■ WORK TO BE COMPLETED:
What's wanted is the full listing, reproduced exactly.

■ EXERCISE MATERIALS:
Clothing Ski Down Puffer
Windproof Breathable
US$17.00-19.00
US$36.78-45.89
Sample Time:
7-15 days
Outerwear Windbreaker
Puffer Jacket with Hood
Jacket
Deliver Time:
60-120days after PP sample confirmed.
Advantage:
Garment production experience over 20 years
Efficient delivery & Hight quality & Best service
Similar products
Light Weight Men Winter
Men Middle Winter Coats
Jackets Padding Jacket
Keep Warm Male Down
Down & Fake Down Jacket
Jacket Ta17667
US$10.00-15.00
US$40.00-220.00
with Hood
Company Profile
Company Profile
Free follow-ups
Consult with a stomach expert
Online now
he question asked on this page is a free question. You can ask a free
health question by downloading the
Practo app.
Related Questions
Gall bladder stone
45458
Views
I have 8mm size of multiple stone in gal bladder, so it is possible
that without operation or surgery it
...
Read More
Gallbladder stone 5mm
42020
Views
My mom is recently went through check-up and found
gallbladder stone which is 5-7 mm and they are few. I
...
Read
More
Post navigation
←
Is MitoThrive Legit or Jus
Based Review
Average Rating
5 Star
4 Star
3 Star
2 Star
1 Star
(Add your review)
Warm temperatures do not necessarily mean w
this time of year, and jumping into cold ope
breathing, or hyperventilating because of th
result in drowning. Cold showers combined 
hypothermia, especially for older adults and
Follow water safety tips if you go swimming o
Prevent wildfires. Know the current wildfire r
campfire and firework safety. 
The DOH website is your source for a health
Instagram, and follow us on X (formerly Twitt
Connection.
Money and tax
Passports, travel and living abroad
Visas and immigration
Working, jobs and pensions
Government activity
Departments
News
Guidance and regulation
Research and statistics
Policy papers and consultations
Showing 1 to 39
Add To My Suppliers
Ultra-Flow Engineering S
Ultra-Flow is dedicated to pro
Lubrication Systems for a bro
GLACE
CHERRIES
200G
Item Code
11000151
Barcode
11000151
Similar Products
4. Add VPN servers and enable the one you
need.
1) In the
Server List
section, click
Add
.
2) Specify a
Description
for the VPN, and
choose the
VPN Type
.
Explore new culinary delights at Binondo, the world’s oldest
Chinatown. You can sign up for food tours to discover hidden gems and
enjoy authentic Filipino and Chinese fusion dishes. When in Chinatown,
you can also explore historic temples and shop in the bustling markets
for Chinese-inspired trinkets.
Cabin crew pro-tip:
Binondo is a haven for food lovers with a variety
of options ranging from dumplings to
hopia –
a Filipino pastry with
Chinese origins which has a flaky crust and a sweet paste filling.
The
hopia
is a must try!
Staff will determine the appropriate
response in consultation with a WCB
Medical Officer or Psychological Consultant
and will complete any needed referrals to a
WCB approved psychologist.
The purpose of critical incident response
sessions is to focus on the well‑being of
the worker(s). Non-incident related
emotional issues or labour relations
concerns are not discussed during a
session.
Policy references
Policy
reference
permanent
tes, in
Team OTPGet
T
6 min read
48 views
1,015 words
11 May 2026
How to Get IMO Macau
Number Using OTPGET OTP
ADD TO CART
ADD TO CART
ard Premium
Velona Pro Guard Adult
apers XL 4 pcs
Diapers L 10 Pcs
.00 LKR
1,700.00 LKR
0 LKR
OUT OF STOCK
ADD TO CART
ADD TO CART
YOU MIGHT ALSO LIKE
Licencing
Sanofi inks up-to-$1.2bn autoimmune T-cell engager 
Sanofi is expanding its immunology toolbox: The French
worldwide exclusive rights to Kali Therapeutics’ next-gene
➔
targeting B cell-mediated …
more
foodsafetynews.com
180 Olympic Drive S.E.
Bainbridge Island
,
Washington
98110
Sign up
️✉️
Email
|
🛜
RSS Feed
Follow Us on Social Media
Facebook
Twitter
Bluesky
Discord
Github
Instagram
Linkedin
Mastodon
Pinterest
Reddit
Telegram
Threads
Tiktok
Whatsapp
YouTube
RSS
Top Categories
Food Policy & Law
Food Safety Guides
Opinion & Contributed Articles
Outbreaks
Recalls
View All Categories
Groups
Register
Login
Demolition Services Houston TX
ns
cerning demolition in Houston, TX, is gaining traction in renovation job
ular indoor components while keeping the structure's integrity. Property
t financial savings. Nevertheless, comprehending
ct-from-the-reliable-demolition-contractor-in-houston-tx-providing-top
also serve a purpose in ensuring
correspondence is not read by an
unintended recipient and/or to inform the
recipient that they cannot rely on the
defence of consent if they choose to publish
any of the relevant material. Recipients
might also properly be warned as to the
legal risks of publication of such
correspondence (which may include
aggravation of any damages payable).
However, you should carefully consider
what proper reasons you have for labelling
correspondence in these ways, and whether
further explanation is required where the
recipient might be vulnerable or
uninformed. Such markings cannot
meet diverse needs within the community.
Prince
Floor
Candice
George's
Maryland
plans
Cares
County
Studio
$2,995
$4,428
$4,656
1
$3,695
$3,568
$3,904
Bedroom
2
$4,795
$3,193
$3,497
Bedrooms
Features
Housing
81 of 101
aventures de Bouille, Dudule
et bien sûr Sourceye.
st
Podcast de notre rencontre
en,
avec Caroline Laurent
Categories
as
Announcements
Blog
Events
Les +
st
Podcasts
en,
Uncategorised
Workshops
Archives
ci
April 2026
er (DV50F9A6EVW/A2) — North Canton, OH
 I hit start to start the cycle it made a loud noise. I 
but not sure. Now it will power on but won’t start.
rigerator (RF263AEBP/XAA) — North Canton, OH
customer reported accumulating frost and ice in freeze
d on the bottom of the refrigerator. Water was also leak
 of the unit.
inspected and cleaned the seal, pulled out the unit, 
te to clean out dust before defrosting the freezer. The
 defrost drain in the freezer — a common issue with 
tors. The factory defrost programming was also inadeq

■ RESPONSE:
Clothing Ski Down Puffer
Windproof Breathable
US$17.00-19.00
US$36.78-45.89
Sample Time:
7-15 days
Outerwear Windbreaker
Puffer Jacket with Hood
Jacket
Deliver Time:
60-120days after PP sample confirmed.
Advantage:
Garment production experience over 20 years
Efficient delivery & Hight quality & Best service
Similar products
Light Weight Men Winter
Men Middle Winter Coats
Jackets Padding Jacket
Keep Warm Male Down
Down & Fake Down Jacket
Jacket Ta17667
US$10.00-15.00
US$40.00-220.00
with Hood
Company Profile
Company Profile
Free follow-ups
Consult with a stomach expert
Online now
he question asked on this page is a free question. You can ask a free
health question by downloading the
Practo app.
Related Questions
Gall bladder stone
45458
Views
I have 8mm size of multiple stone in gal bladder, so it is possible
that without operation or surgery it
...
Read More
Gallbladder stone 5mm
42020
Views
My mom is recently went through check-up and found
gallbladder stone which is 5-7 mm and they are few. I
...
Read
More
Post navigation
←
Is MitoThrive Legit or Jus
Based Review
Average Rating
5 Star
4 Star
3 Star
2 Star
1 Star
(Add your review)
Warm temperatures do not necessarily mean w
this time of year, and jumping into cold ope
breathing, or hyperventilating because of th
result in drowning. Cold showers combined 
hypothermia, especially for older adults and
Follow water safety tips if you go swimming o
Prevent wildfires. Know the current wildfire r
campfire and firework safety. 
The DOH website is your source for a health
Instagram, and follow us on X (formerly Twitt
Connection.
Money and tax
Passports, travel and living abroad
Visas and immigration
Working, jobs and pensions
Government activity
Departments
News
Guidance and regulation
Research and statistics
Policy papers and consultations
Showing 1 to 39
Add To My Suppliers
Ultra-Flow Engineering S
Ultra-Flow is dedicated to pro
Lubrication Systems for a bro
GLACE
CHERRIES
200G
Item Code
11000151
Barcode
11000151
Similar Products
4. Add VPN servers and enable the one you
need.
1) In the
Server List
section, click
Add
.
2) Specify a
Description
for the VPN, and
choose the
VPN Type
.
Explore new culinary delights at Binondo, the world’s oldest
Chinatown. You can sign up for food tours to discover hidden gems and
enjoy authentic Filipino and Chinese fusion dishes. When in Chinatown,
you can also explore historic temples and shop in the bustling markets
for Chinese-inspired trinkets.
Cabin crew pro-tip:
Binondo is a haven for food lovers with a variety
of options ranging from dumplings to
hopia –
a Filipino pastry with
Chinese origins which has a flaky crust and a sweet paste filling.
The
hopia
is a must try!
Staff will determine the appropriate
response in consultation with a WCB
Medical Officer or Psychological Consultant
and will complete any needed referrals to a
WCB approved psychologist.
The purpose of critical incident response
sessions is to focus on the well‑being of
the worker(s). Non-incident related
emotional issues or labour relations
concerns are not discussed during a
session.
Policy references
Policy
reference
permanent
tes, in
Team OTPGet
T
6 min read
48 views
1,015 words
11 May 2026
How to Get IMO Macau
Number Using OTPGET OTP
ADD TO CART
ADD TO CART
ard Premium
Velona Pro Guard Adult
apers XL 4 pcs
Diapers L 10 Pcs
.00 LKR
1,700.00 LKR
0 LKR
OUT OF STOCK
ADD TO CART
ADD TO CART
YOU MIGHT ALSO LIKE
Licencing
Sanofi inks up-to-$1.2bn autoimmune T-cell engager 
Sanofi is expanding its immunology toolbox: The French
worldwide exclusive rights to Kali Therapeutics’ next-gene
➔
targeting B cell-mediated …
more
foodsafetynews.com
180 Olympic Drive S.E.
Bainbridge Island
,
Washington
98110
Sign up
️✉️
Email
|
🛜
RSS Feed
Follow Us on Social Media
Facebook
Twitter
Bluesky
Discord
Github
Instagram
Linkedin
Mastodon
Pinterest
Reddit
Telegram
Threads
Tiktok
Whatsapp
YouTube
RSS
Top Categories
Food Policy & Law
Food Safety Guides
Opinion & Contributed Articles
Outbreaks
Recalls
View All Categories
Groups
Register
Login
Demolition Services Houston TX
ns
cerning demolition in Houston, TX, is gaining traction in renovation job
ular indoor components while keeping the structure's integrity. Property
t financial savings. Nevertheless, comprehending
ct-from-the-reliable-demolition-contractor-in-houston-tx-providing-top
also serve a purpose in ensuring
correspondence is not read by an
unintended recipient and/or to inform the
recipient that they cannot rely on the
defence of consent if they choose to publish
any of the relevant material. Recipients
might also properly be warned as to the
legal risks of publication of such
correspondence (which may include
aggravation of any damages payable).
However, you should carefully consider
what proper reasons you have for labelling
correspondence in these ways, and whether
further explanation is required where the
recipient might be vulnerable or
uninformed. Such markings cannot
meet diverse needs within the community.
Prince
Floor
Candice
George's
Maryland
plans
Cares
County
Studio
$2,995
$4,428
$4,656
1
$3,695
$3,568
$3,904
Bedroom
2
$4,795
$3,193
$3,497
Bedrooms
Features
Housing
81 of 101
aventures de Bouille, Dudule
et bien sûr Sourceye.
st
Podcast de notre rencontre
en,
avec Caroline Laurent
Categories
as
Announcements
Blog
Events
Les +
st
Podcasts
en,
Uncategorised
Workshops
Archives
ci
April 2026
er (DV50F9A6EVW/A2) — North Canton, OH
 I hit start to start the cycle it made a loud noise. I 
but not sure. Now it will power on but won’t start.
rigerator (RF263AEBP/XAA) — North Canton, OH
customer reported accumulating frost and ice in freeze
d on the bottom of the refrigerator. Water was also leak
 of the unit.
inspected and cleaned the seal, pulled out the unit, 
te to clean out dust before defrosting the freezer. The
 defrost drain in the freezer — a common issue with 
tors. The factory defrost programming was also inadeq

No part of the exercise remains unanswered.